Speaking of that awful offensive line, it looks to be even more inexperienced in 2016. Rejoice, Mizzou fans! While the Tigers do lose two NFL draft picks in Evan Boehm and Connor McGovern, they were injured and playing out of position, respectively, last season, and the line around them was about as bad as it gets at this level. So while there are essentially four new faces (only guard Alec Abeln has played more than a handful of snaps), this line should be better this season. Howell, slated to play left tackle, looks the part at 6-8", 315 lbs. but after just getting onto campus in January after a circuitous journey through JUCO, has he had enough time to be entrusted with Lock's blindside? He'll get a great test Week 1 in Morgantown.

Best Case Scenario

9-3 (5-3 SEC). The offense goes from once-in-a-generation awful all the way up to average as Drew Lock bounces back from a rough freshman season, newcomers at running back and along the offensive line stabilize a much-improved running game, and a few of the Tigers' plethora of receivers emerge as playmakers. Charles Harris gives Mizzou its third SEC DPOY at defensive end since joining the conference as the defense is even better than last year, finishing as the best in the conference.

Worst Case Scenario

4-8 (1-7 SEC). The Tigers kick the season off with a blowout loss to a depleted West Virginia team in Morgantown, and it's all downhill from there. They beat Eastern Michigan, Delaware State and Middle Tennessee at home, but are only able scrounge up a single SEC victory in what is once again a down SEC East. Kansas wins a football game.

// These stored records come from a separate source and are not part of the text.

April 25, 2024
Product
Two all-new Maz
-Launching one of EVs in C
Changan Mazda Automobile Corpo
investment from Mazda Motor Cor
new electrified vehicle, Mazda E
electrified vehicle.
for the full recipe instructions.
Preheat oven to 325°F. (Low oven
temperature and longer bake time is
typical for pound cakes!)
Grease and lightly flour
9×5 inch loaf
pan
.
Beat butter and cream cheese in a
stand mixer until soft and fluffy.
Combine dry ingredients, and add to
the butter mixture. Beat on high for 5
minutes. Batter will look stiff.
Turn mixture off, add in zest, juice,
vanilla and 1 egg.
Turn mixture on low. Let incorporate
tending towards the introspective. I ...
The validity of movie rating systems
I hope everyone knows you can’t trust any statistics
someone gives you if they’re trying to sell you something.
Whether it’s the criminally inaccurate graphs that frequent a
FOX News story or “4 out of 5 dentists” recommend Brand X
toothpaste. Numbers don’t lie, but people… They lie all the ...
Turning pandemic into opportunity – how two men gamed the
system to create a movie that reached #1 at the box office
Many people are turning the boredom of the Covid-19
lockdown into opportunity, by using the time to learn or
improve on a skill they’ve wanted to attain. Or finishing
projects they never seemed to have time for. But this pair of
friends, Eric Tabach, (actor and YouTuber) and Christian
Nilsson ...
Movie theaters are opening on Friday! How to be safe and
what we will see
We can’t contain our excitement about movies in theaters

6-6 (3-5 SEC). The three week stretch between October 29 and November 12 is the most important of the season, as Mizzou travels to South Carolina between home dates against Kentucky and Vanderbilt. They'll need to win at least two of those three in order to go bowling again (and they might have to sweep), but that should be a manageable task. This defense is going to be nasty again, and this offense won't be as bad as it was last year, because how could it be? A top twenty defense, even with another below average offense, should be enough to get the Tigers to six wins and, God willing, another trip to Shreveport.